Ultimately, this issue reads more like a prologue to a story than the first chapter of the story, which is especially disappointing for a comic that’s highly anticipated and has an elevated cover price of $4.99. However, it’s hard to be pessimistic about this series as it now means that all readers, both new and old alike, are caught up and the table is set for them to, hopefully, tell us a great story about two friends at war with each other and give us the satisfying conclusion to this feud that we’ve been waiting almost 10 years for. 2.5/5 Bibles.
After a 2+year hiatus Bloodstrike #1 (a.k.a. #34) has officially hit the comic stands with a pure, solid strike to your bloodstream. Rob Liefeld (Hawk & Dove, New Mutants, X-Force) — whether you love him or hate him to the core of your soul — has hit a homerun with this issue. Even if it was not geared more to an adult audience, I would of loved this page-turning book.
In 1993 Liefeld branched off from Youngblood to begin Bloodstrike, which ran for 23 issues with a special issue “Images of Tomorrow” book. Initially, this “Saint” didn’t know how to feel about a relaunch of Bloodstrike weeks before it was released–so much so that I actually put the book to the back of my pile from Wednesday and started avoiding it like a plague.
So I got off of work tonight and knew the deadline was looming fast; the pendulum was swinging and the pressure was mounting. And to think… Rob Liefeld had produced a cover that got me all nostalgic about his Marvel & D.C. books I read countless times from cover-to-cover in my youth. As for the comic itself, the story and art flows so well, with the whole Bloodstrike crew brought back to life. Hell, the only reason I was let down by the end of the book: I have to wait 30 days for more material; I want to see more of this cast.
So, how Deadpool is this? Very. But that’s a good thing! It’s less cheeky (still humorous, just more streamlined) and red, and more mature and, I’d argue, with even bloodier pages. And, not to ruin the first story — “The Junk” — with spoilers, but someone in the issue really does lose.. their junk. 4/5 Junks in a Jar.

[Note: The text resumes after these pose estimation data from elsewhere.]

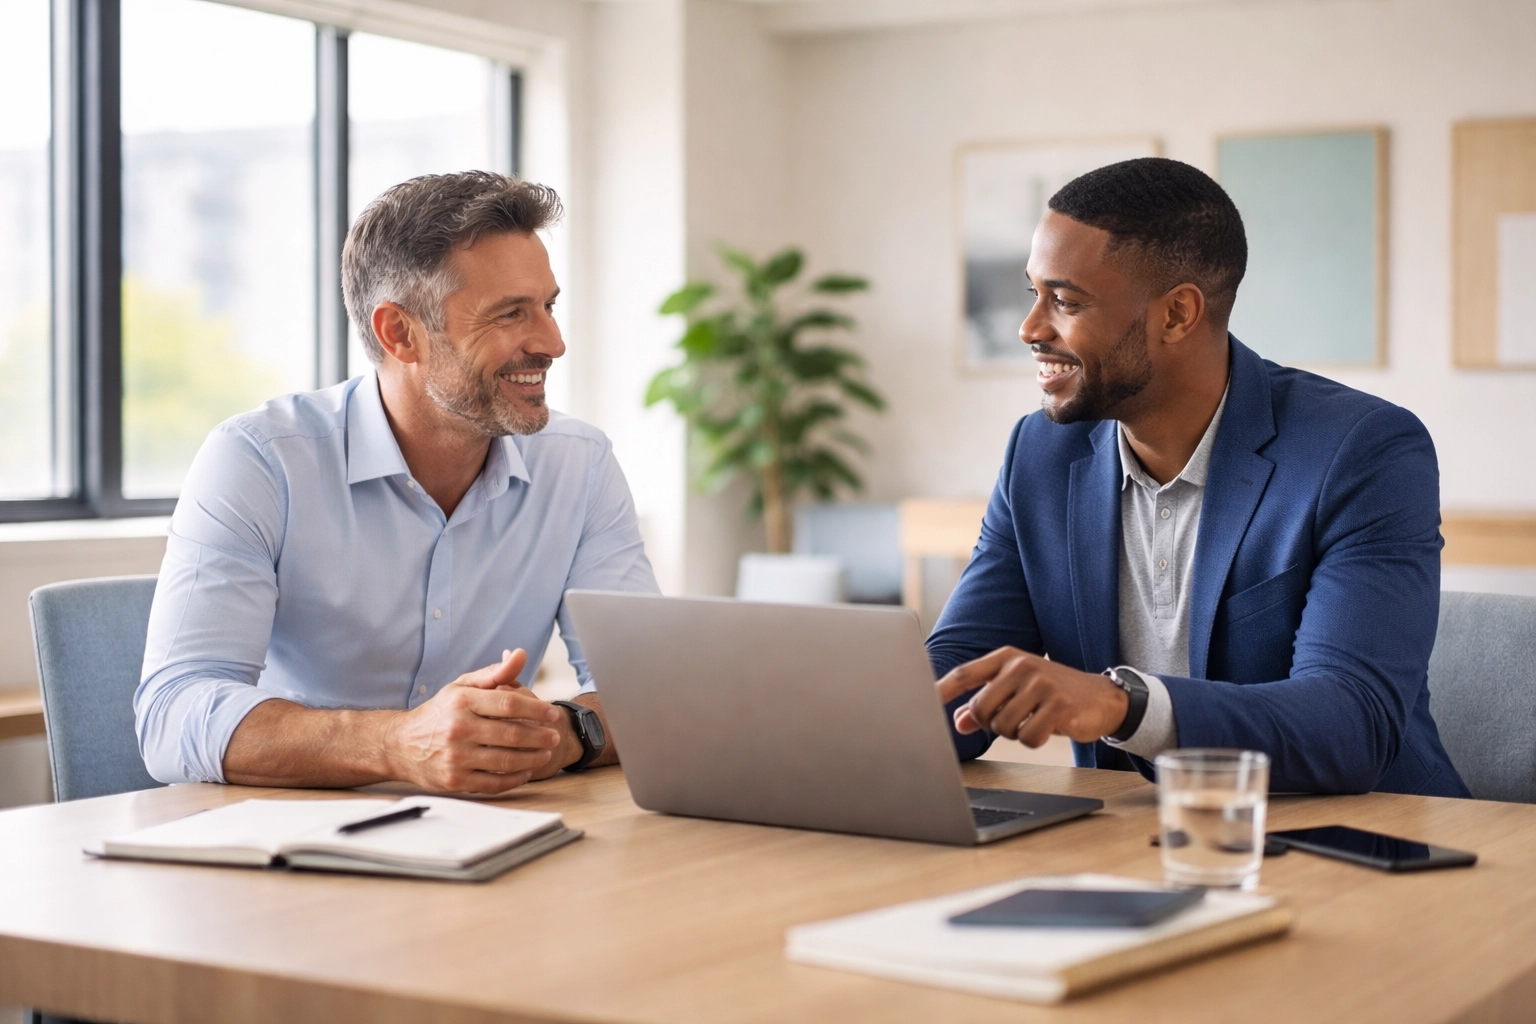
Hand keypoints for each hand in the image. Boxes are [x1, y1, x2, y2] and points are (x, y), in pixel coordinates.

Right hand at [381, 649, 563, 794]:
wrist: (399, 745)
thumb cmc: (438, 713)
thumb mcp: (461, 687)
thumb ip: (494, 673)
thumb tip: (520, 654)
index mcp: (462, 701)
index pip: (509, 704)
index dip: (536, 709)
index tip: (553, 713)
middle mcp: (458, 729)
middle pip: (511, 734)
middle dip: (540, 736)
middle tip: (555, 735)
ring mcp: (456, 757)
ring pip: (506, 761)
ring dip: (532, 758)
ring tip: (546, 752)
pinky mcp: (455, 781)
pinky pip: (493, 783)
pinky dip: (515, 779)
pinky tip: (526, 771)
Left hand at [936, 647, 1129, 746]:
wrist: (1100, 698)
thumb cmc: (1051, 694)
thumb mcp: (1017, 691)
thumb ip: (986, 702)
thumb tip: (959, 722)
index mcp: (1006, 658)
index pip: (965, 674)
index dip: (942, 690)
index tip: (923, 703)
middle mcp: (1021, 666)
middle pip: (982, 708)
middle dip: (990, 724)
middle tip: (1010, 721)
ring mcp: (1041, 684)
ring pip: (1003, 726)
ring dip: (1014, 733)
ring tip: (1032, 721)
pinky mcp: (1058, 705)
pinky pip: (1028, 737)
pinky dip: (1034, 740)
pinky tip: (1047, 728)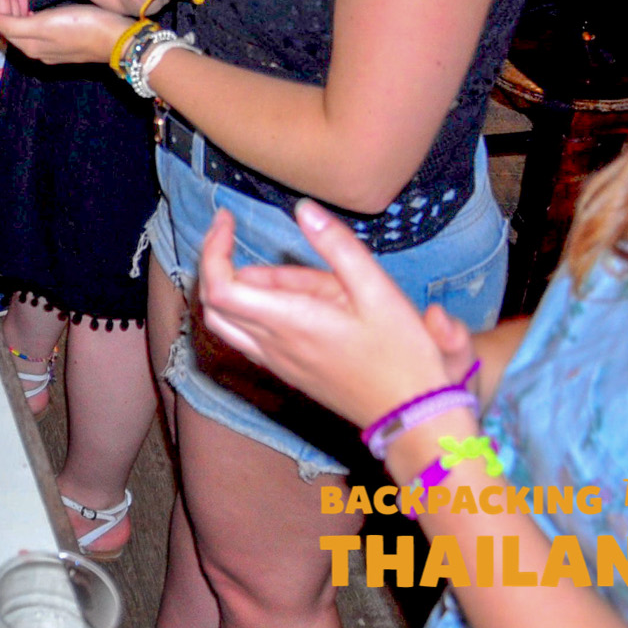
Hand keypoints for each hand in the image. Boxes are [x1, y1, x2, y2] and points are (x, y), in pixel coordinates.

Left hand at [0, 0, 133, 67]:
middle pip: (9, 17)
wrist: (118, 40)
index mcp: (28, 44)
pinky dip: (27, 6)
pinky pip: (33, 21)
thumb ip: (13, 24)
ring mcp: (47, 44)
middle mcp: (34, 47)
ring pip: (20, 19)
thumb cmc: (83, 27)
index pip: (2, 16)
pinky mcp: (59, 40)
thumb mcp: (44, 24)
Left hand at [196, 202, 461, 428]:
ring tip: (271, 266)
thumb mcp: (378, 290)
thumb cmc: (401, 354)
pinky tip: (281, 296)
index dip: (213, 249)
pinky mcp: (287, 373)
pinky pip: (247, 339)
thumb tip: (302, 209)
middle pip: (213, 303)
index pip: (219, 286)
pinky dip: (246, 311)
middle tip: (230, 234)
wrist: (413, 417)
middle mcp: (272, 345)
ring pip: (227, 323)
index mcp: (288, 321)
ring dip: (228, 288)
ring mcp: (276, 363)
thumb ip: (337, 247)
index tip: (227, 220)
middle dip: (213, 263)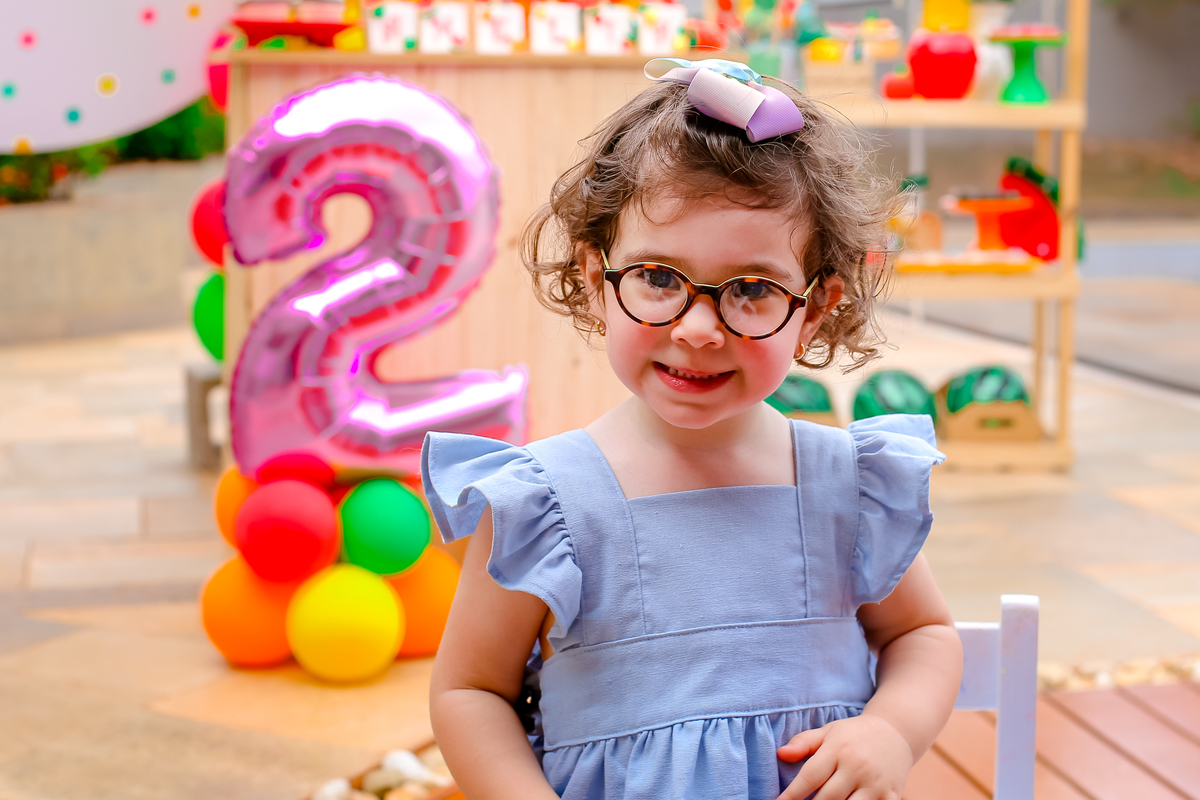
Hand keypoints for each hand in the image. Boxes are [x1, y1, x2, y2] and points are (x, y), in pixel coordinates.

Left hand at [775, 713, 913, 799]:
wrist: (896, 733)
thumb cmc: (853, 735)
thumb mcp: (828, 731)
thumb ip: (803, 743)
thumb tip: (781, 754)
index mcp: (838, 748)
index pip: (810, 777)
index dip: (792, 795)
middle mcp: (857, 766)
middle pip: (827, 798)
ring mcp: (876, 784)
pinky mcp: (892, 796)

Age of Apocalypse #1 revisits the classic alternative universe of the dystopian future that pit Magneto’s X-Men against Baron Apocalypse and his Four Horseman. The competing ideologies were Professor Charles Xavier’s “peaceful coexistence of humans and mutants” against En Sabar Nur’s “Survival of the Fittest.” Former X-Men scribe Fabian Nicieza takes readers on a visit to see a young Doug Ramsey, better known as the mutant “Cypher” with a unique ability. Ramsey escaping Nur’s horseman Sabertooth is now in hot pursuit by Nur’s son and most powerful horseman, the mutant “Holocaust.” Cypher’s capture is then intercepted by a group of X-Men led by Storm. After an exciting skirmish, young Ramsey finds himself in the clutches of Scott Summers and his feared Elite Mutant force while he uncovers a terrifying secret, minutes before the Elite force is confronted by Magneto and a brutal turn of events. Doug finds himself in the middle of a standoff in Apocalypse’s brutal regime among both terrorists and heroes. This issue is both a fun roller coaster ride filled with action, political intrigue and mystery in an era ruled by Apocalypse! 4/5 Apocalyptic Bibles.